**Extrait fourni:**
++++++++++++++++++++

Lois « lanceur d’alerte » : vers une annulation partielle par la Cour constitutionnelle ?
Les lois belges encadrant la protection du lanceur d’alerte suscitent d’importantes discussions. Celles-ci portent, notamment, sur leur articulation avec les règles traitant du secret professionnel applicable à certaines professions. Dans ce contexte, la Cour constitutionnelle a récemment été saisie de recours en annulation. A son tour, la Cour de justice de l’UE doit à présent se prononcer.
Contexte
La législation encadrant la protection du lanceur d’alerte se compose principalement de deux textes :
- La loi du 28 novembre 2022 concerne les signalements de violations au droit de l’Union ou au droit national dans le secteur privé ;
- La loi du 8 décembre 2022 vise les signalements d’atteintes à l’intégrité dans le secteur public fédéral et la police intégrée.

++++++++++++++++++++

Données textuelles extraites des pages
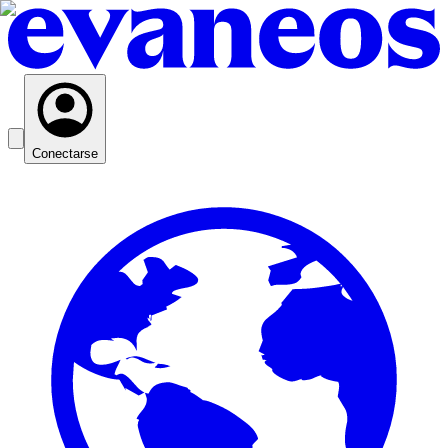
Conectarse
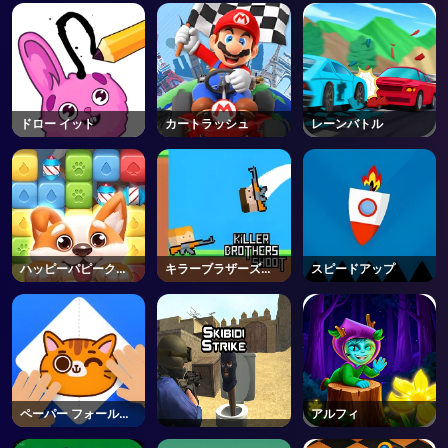
ドロー イット
カートラッシュ
レーンバトル
ハッピーパピークラ
キラーブラザーズシ
スピードアップ
ッシュ
ュート
ペーパー フォールド
アルフィ
マスター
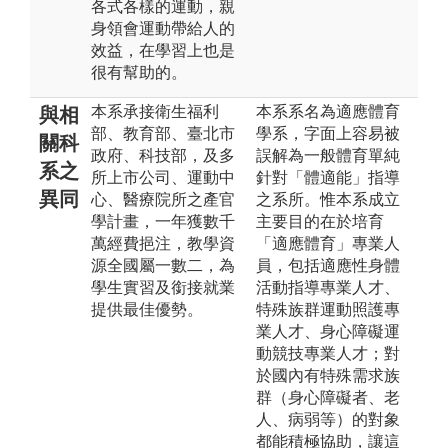
各式各樣的運動，親
身領會運動帶給人的
效益，在學習上也是
很有幫助的。
本系承接衛生福利
本系系名為適應體育
與相
部、教育部、臺北市
學系，字面上容易被
關科
政府、科技部，及多
誤解為一般體育單純
系之
所上市公司、運動中
針對「體適能」指導
異同
心、醫療院所之產官
之系所。惟本系成立
學計畫，一年獲數千
主要目的在於培育
萬經費挹注，教學資
「適應體育」專業人
源全國屬一數二，為
員，包括適應性身體
學生實習及銜接就業
活動指導專業人才、
提供最佳優勢。
特殊族群運動照護專
業人才、身心障礙運
動競技專業人才；對
於國內有特殊需求族
群（身心障礙者、老
人、病弱等）的對象
都能積極協助，讓這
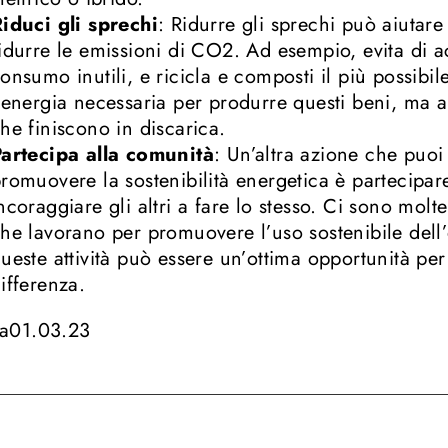
iduci gli sprechi
: Ridurre gli sprechi può aiutare
idurre le emissioni di CO2. Ad esempio, evita di ac
onsumo inutili, e ricicla e composti il più possibi
’energia necessaria per produrre questi beni, ma an
he finiscono in discarica.
artecipa alla comunità
: Un’altra azione che puoi
romuovere la sostenibilità energetica è partecipar
ncoraggiare gli altri a fare lo stesso. Ci sono mol
he lavorano per promuovere l’uso sostenibile dell’
ueste attività può essere un’ottima opportunità per
ifferenza.
a
01.03.23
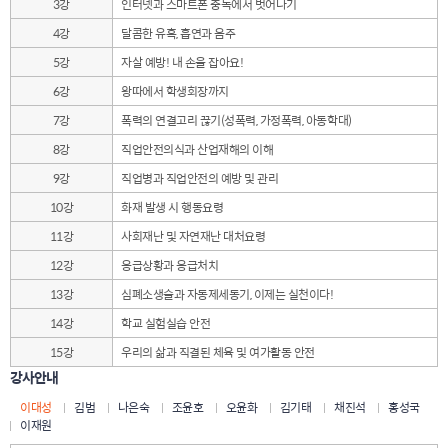
3강
인터넷과 스마트폰 중독에서 벗어나기
4강
달콤한 유혹, 흡연과 음주
5강
자살 예방! 내 손을 잡아요!
6강
왕따에서 학생회장까지
7강
폭력의 연결고리 끊기(성폭력, 가정폭력, 아동학대)
8강
직업안전의식과 산업재해의 이해
9강
직업병과 직업안전의 예방 및 관리
10강
화재 발생 시 행동요령
11강
사회재난 및 자연재난 대처요령
12강
응급상황과 응급처치
13강
심폐소생술과 자동제세동기, 이제는 실천이다!
14강
학교 실험실습 안전
15강
우리의 삶과 직결된 체육 및 여가활동 안전
강사안내
이대성
김범
나은숙
조윤호
오윤화
김기태
채진석
홍성국
이재원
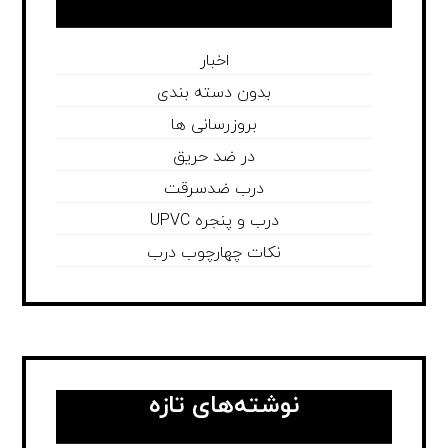
اخبار
بدون دسته بندی
بروزرسانی ها
در ضد حریق
درب ضدسرقت
درب و پنجره UPVC
نکات چهارچوب درب
نوشته‌های تازه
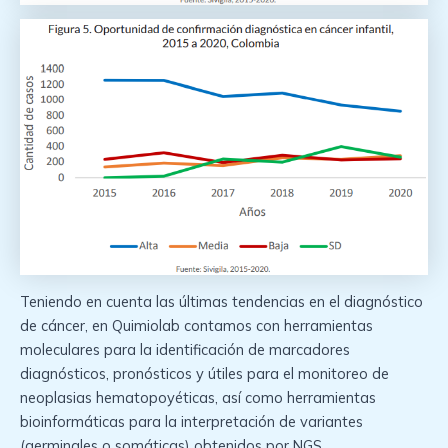
Teniendo en cuenta las últimas tendencias en el diagnóstico
de cáncer, en Quimiolab contamos con herramientas
moleculares para la identificación de marcadores
diagnósticos, pronósticos y útiles para el monitoreo de
neoplasias hematopoyéticas, así como herramientas
bioinformáticas para la interpretación de variantes
(germinales o somáticas) obtenidos por NGS.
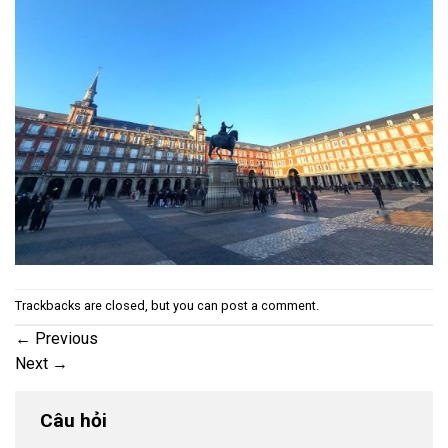
Trackbacks are closed, but you can
post a comment
.
←
Previous
Next
→
Câu hỏi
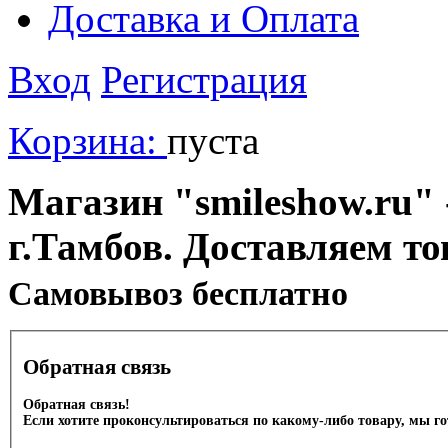
Доставка и Оплата
Вход
Регистрация
Корзина:
пуста
Магазин "smileshow.ru" 
г.Тамбов. Доставляем то
Cамовывоз бесплатно
Обратная связь
Обратная связь!
Если хотите проконсультироваться по какому-либо товару, мы г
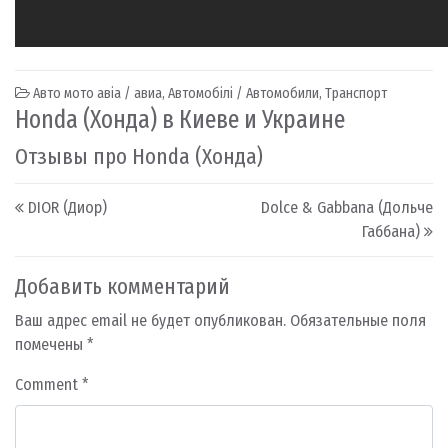
Авто мото авіа / авиа
,
Автомобілі / Автомобили
,
Транспорт
Honda (Хонда) в Киеве и Украине
Отзывы про Honda (Хонда)
Post navigation
DIOR (Диор)
Dolce & Gabbana (Дольче
Габбана)
Добавить комментарий
Ваш адрес email не будет опубликован.
Обязательные поля
помечены
*
Comment
*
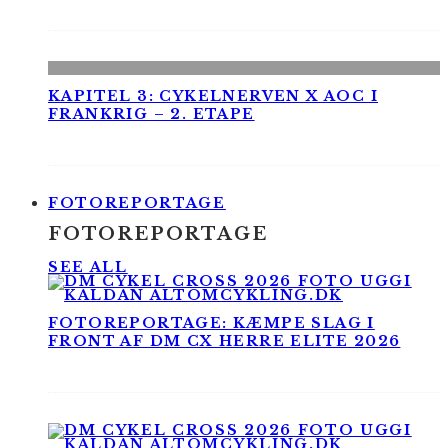
KAPITEL 3: CYKELNERVEN X AOC I
FRANKRIG – 2. ETAPE
FOTOREPORTAGE
FOTOREPORTAGE
SEE ALL
FOTOREPORTAGE: KÆMPE SLAG I
FRONT AF DM CX HERRE ELITE 2026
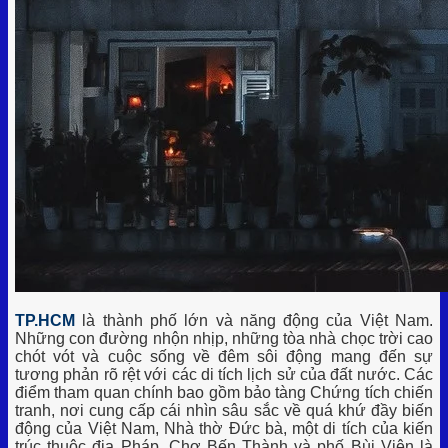
TP.HCM
là thành phố lớn và năng động của Việt Nam.
Những con đường nhộn nhịp, những tòa nhà chọc trời cao
chót vót và cuộc sống về đêm sôi động mang đến sự
tương phản rõ rệt với các di tích lịch sử của đất nước. Các
điểm tham quan chính bao gồm bảo tàng Chứng tích chiến
tranh, nơi cung cấp cái nhìn sâu sắc về quá khứ đầy biến
động của Việt Nam, Nhà thờ Đức bà, một di tích của kiến
trúc thuộc địa Pháp. Chợ Bến Thành và phố Bùi Viện là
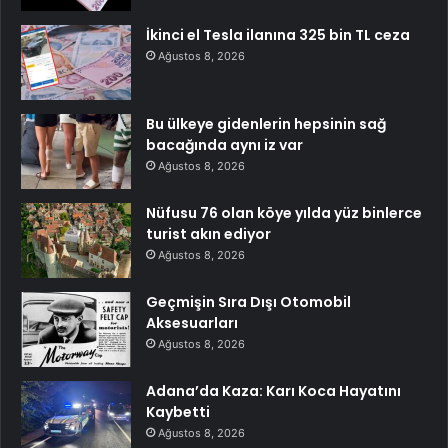
İkinci el Tesla ilanına 325 bin TL ceza
Ağustos 8, 2026
Bu ülkeye gidenlerin hepsinin sağ
bacağında aynı iz var
Ağustos 8, 2026
Nüfusu 76 olan köye yılda yüz binlerce
turist akın ediyor
Ağustos 8, 2026
Geçmişin Sıra Dışı Otomobil
Aksesuarları
Ağustos 8, 2026
Adana’da Kaza: Karı Koca Hayatını
Kaybetti
Ağustos 8, 2026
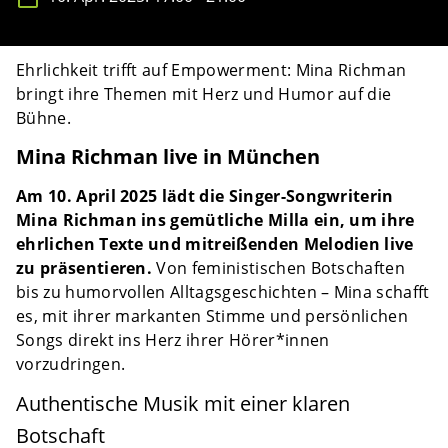
Ehrlichkeit trifft auf Empowerment: Mina Richman
bringt ihre Themen mit Herz und Humor auf die
Bühne.
Mina Richman live in München
Am 10. April 2025 lädt die Singer-Songwriterin
Mina Richman ins gemütliche Milla ein, um ihre
ehrlichen Texte und mitreißenden Melodien live
zu präsentieren.
Von feministischen Botschaften
bis zu humorvollen Alltagsgeschichten – Mina schafft
es, mit ihrer markanten Stimme und persönlichen
Songs direkt ins Herz ihrer Hörer*innen
vorzudringen.
Authentische Musik mit einer klaren
Botschaft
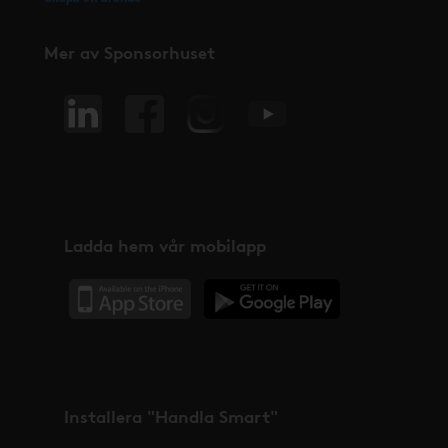
Mer av Sponsorhuset
Ladda hem vår mobilapp
Installera "Handla Smart"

++++++++++++++++++++

**Consigne de l'exercice:**
Restituez fidèlement le passage de l'extrait qui commence aux mots « Les lois belges » et s'arrête après les mots « présent se prononcer. ». Les entrées ci-dessus proviennent d'une autre source que l'extrait.

**Réponse:**
Les lois belges encadrant la protection du lanceur d’alerte suscitent d’importantes discussions. Celles-ci portent, notamment, sur leur articulation avec les règles traitant du secret professionnel applicable à certaines professions. Dans ce contexte, la Cour constitutionnelle a récemment été saisie de recours en annulation. A son tour, la Cour de justice de l’UE doit à présent se prononcer.